→ **EXCERPT**
────

Q175 Dr Sandher: What timeframe are you thinking for the merger? How long do you think it will take?
Nikhil Rathi: That is really a matter for the Government. The Chancellor set out the framework in the Mansion House review. Phase 1 of that is now under intensive discussion. The timing will be a decision for the Government.
Ashley Alder: There is a difference between the local government schemes and the broader DC market. That is where we and others are working on the value-for-money piece which, as Nikhil said, is around transparency on performance and returns and comparative transparency, and the medium to longer-term expectation that that would be one element of consolidation, whereas the local government schemes are in a different bucket, which is around the eight pools that we mentioned.
Q176 Dr Sandher: You guys are obviously very well aware of the fact that UK pension funds do not invest as much in domestic equity. In the UK, it is 4%, and across the world it is 10%, and part of that clearly is around the returns. The FCA has some mechanisms to help to improve those returns, such as the early and high-growth oversight framework and the AI Lab. The question going forward in trying to raise returns in this country is: is the FCA planning to do any more work in this area to help raise those returns here?
Nikhil Rathi: The value-for-money framework will hopefully provide more transparency around the overall value that is provided over the long term, and then there will be disclosure around the geographic location of investments. It is really important, though, to stress that we do not direct pension funds where they should invest their money. There are trustees who appoint investment managers. They make the decisions that they consider appropriate for their members and within the context of their fiduciary duties. Where there is gratuitous underperformance we can intervene, but it is not for us to start directing.

────

→ **DATA SECTION**
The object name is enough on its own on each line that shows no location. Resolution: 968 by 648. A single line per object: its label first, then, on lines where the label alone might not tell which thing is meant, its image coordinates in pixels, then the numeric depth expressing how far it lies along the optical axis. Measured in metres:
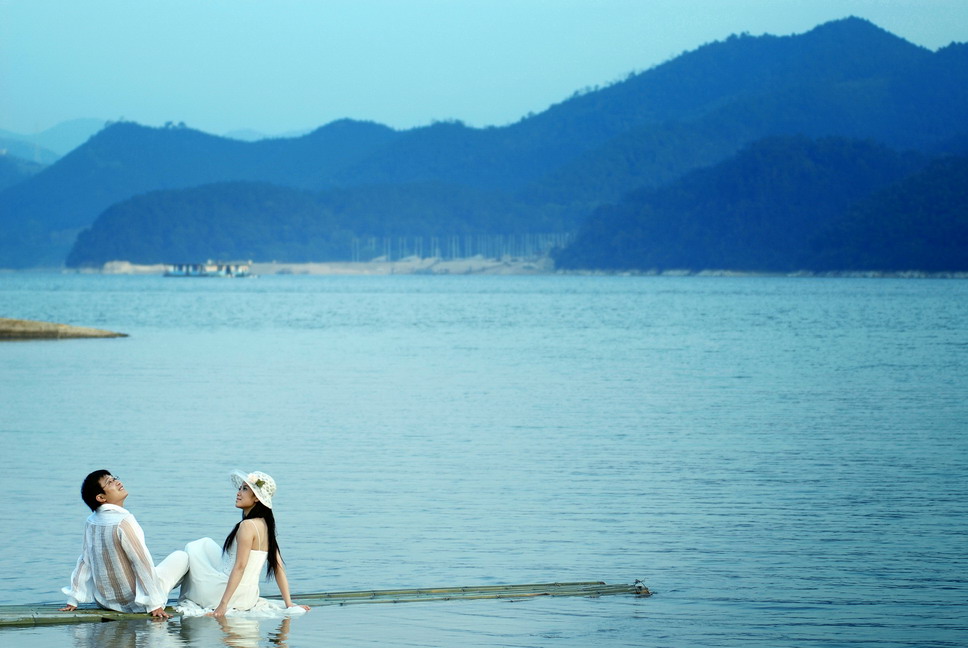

────

→ **DESCRIPTION OF THE TASK**
Write out the part of the pensions hearing transcript above that falls between "Nikhil Rathi: That" and "decision for the Government.", inclusive.

→ **ANSWER FOR THE TASK**
Nikhil Rathi: That is really a matter for the Government. The Chancellor set out the framework in the Mansion House review. Phase 1 of that is now under intensive discussion. The timing will be a decision for the Government.